--- Supplied passage ---
Now that the Olympics and the extremely nationalistic media coverage of it is over, it is time to take stock of how it has changed our lives. For one, it got us all excited about taking up one sport or the other. Of course, many such television-inspired budding sportsmen lost interest after having first bought the necessary gear and clothing. As for me, I was thrilled to see a poster advertising gymnastics lessons in the community center near my house. It had two kinds of lessons, one for those between three to five years old, another for those aged five and above. So much was the effect of the Olympics; I even considered joining the classes for those aged five and above.
After this disappointment with gymnastics, (yeah, being told that I am too old for something is always hard to take), I decided to pursue some other sports. And while I understood the logic behind most of the games, I could never grasp why a game like triple jump originated in the first place. I mean why not just stop at one jump (the long jump event), or if they really wanted to test, why not have a ten jump contest? So I decided to continue with long distance running, after all its something people can continue competing at the highest level even in their late thirties.
--- Information supplied ---
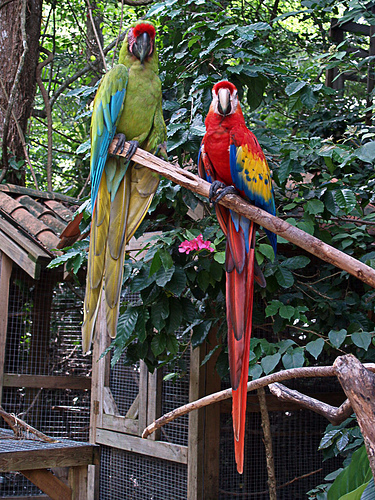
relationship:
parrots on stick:
[90, 12, 277, 478] [97, 131, 373, 314]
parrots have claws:
[90, 12, 277, 478] [104, 134, 240, 207]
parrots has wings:
[190, 66, 277, 478] [211, 125, 284, 250]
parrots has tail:
[190, 66, 277, 478] [204, 225, 262, 483]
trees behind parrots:
[0, 1, 375, 379] [90, 12, 277, 478]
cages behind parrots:
[3, 184, 363, 496] [90, 12, 277, 478]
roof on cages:
[2, 188, 147, 284] [3, 184, 363, 496]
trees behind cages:
[0, 1, 375, 379] [3, 184, 363, 496]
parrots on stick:
[190, 66, 277, 478] [97, 131, 373, 314]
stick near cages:
[97, 131, 373, 314] [3, 184, 363, 496]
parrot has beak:
[62, 12, 165, 381] [130, 32, 158, 68]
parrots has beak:
[190, 66, 277, 478] [212, 88, 236, 122]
---
→ **Written exercise**:
Continue the essay on trying out sports after the Olympics, picking up right after its final sentence.

→ **Exercise result**:
More than the young, the Olympics probably affect those viewers in their golden years. My parents were extremely happy to see many athletes saying prayers before or after their attempt and used that as a logic why I too should start believing. Of course, it then took some effort to convince them why sportsmen should not be considered at the cutting edge when it came to understanding the meaning of life. The older folks would be the most admiring fans of opening and closing ceremonies. And I never understood why their favorite sports would be synchronized swimming and equestrian sports.
Yes, something must be said about the equestrian sports, the only sports involving animals. Do these horses feel the same rush of blood at the prospect of a gold medal or are they just urged to excel at the prospect of great food if they do well. But then I thought all the competitors were eating at McDonalds as their commercial suggested. Weren’t the medal winning horses disappointed to being fed on a diet of nuggets and fries after their triumph?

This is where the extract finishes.